Power converter circuits with an AC/DC converter and a DC/DC converter can be configured to receive an AC input voltage and to provide a DC output voltage to a load. Many electronic devices, such as computers, TV sets, etc., or batteries that have to be charged, require a DC voltage as an input voltage, while the supply voltage that is available from the power grid is an AC voltage. In these cases an AC/DC conversion, that converts the AC input voltage into a DC output voltage, is required. In particular in those cases, in which the power consumption of the load is higher than several 10 W, additionally to the power conversion, a power factor correction is required. The power factor correction serves to minimize the reactive power and to maximize the real power taken from the grid.
A power converter circuit that provides power factor correction includes a power factor corrector (PFC) and a DC/DC converter coupled to the PFC. The PFC acts as a AC/DC converter and is usually a boost converter that generates a DC voltage that is higher than the amplitude (peak value) of the AC input voltage from the AC input voltage. The DC/DC converter converts the DC voltage provided by the PFC into a DC output voltage supplied to the load voltage. The input voltage and the input current of the PFC have a sine waveform. When the power factor of the PFC is close to 1, such as between 0.97 and 1, the input voltage and the input current are almost in phase, so that the input power of the PFC has a sine squared (sin2) waveform that cause ripples of the PFC output voltage. In order to reduce the amplitude of those ripples, a capacitor that is also referred to as DC link capacitor, is connected between output terminals of the PFC.
The DC link capacitor may have a capacitance of up to several mF (milli-Farads) and is usually implemented as an electrolytic capacitor. However, electrolytic capacitors have a relatively short lifetime, have high leakage currents, and are expensive.
Power converters with a DC/DC converter and DC/AC converter can be configured to receive a DC input voltage from a voltage source, such as a solar panel, a battery, or the like, and to generate an AC output voltage, that may be supplied to a power grid. In those applications, the DC/DC converter is usually implemented as a boost converter that generates a DC output voltage that is higher than the peak voltage of the desired AC output voltage. The DC/AC converter (inverter) converts the DC output voltage of the DC/DC converter into an AC output voltage. The output voltage and the output current of the DC/AC converter have a sine waveform. When the output voltage and the output current are in phase the output power of the DC/AC converter has a sine squared (sin2) waveform, while the input power it receives from the DC/DC converter is constant at a given input power of the DC/DC converter. In order to reduce ripples of the DC input voltage of the DC/AC converter that may negatively affect the function of the DC/DC converter a capacitor is connected between the input terminals of the DC/AC converter.

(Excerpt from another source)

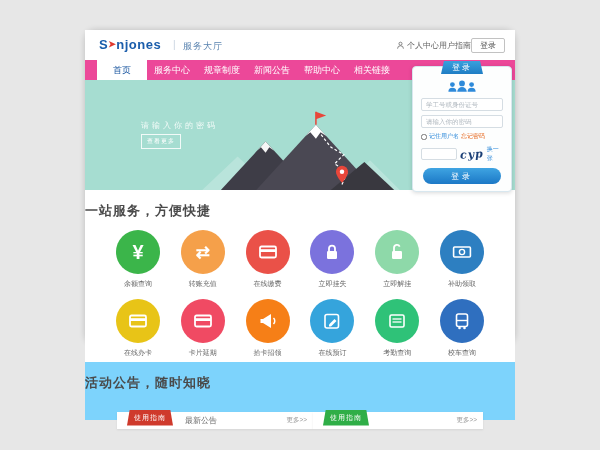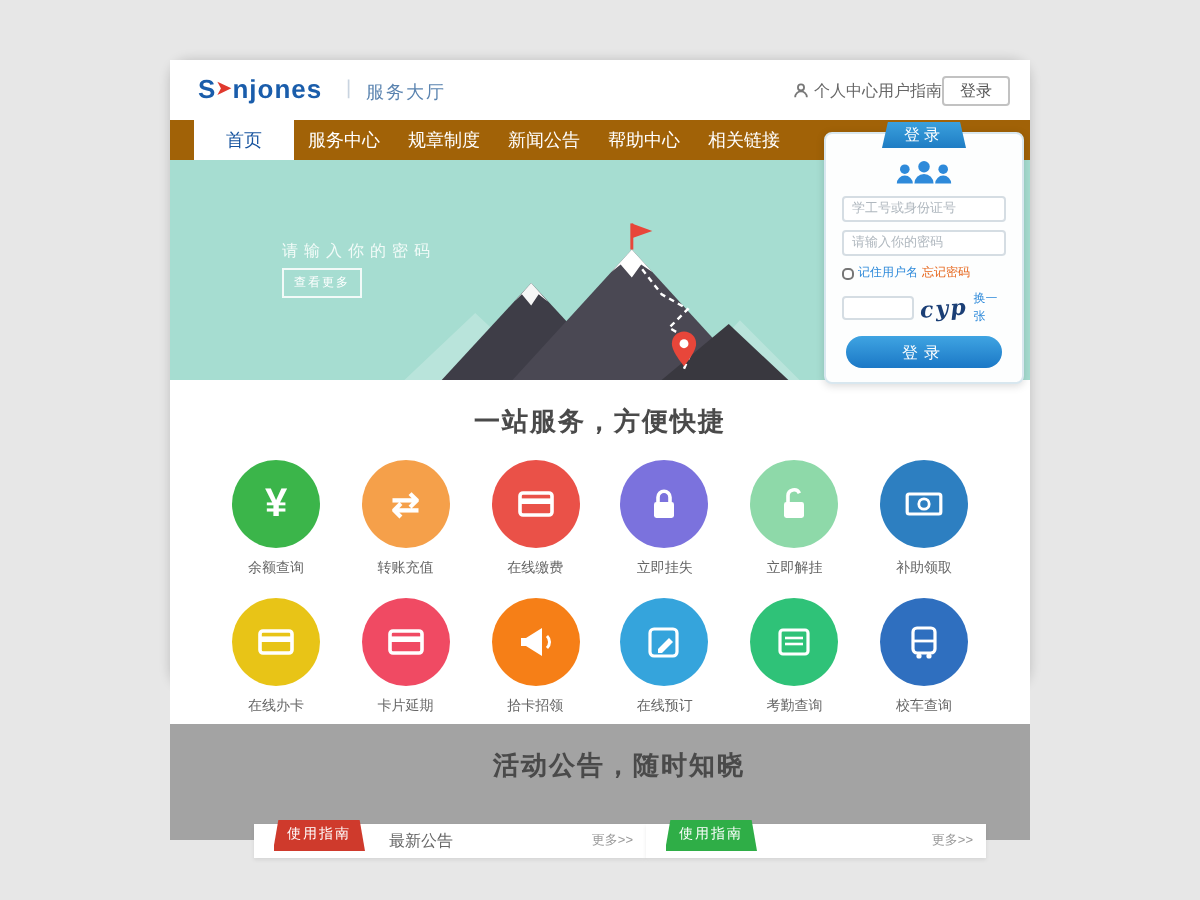"首页" .nav { background: #a16207 -> #ec4899 }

This capacitor may have a capacitance of up to several mF (milli-Farads) and is usually implemented as an electrolytic capacitor. However, electrolytic capacitors have a relatively short lifetime, have high leakage currents, and are expensive.
There is, therefore, a need to provide a power converter circuit with a DC/DC converter and a DC/AC converter in which the size of a capacitor connected between input terminals of the DC/AC converter can be reduced without degrading the power conversion efficiency.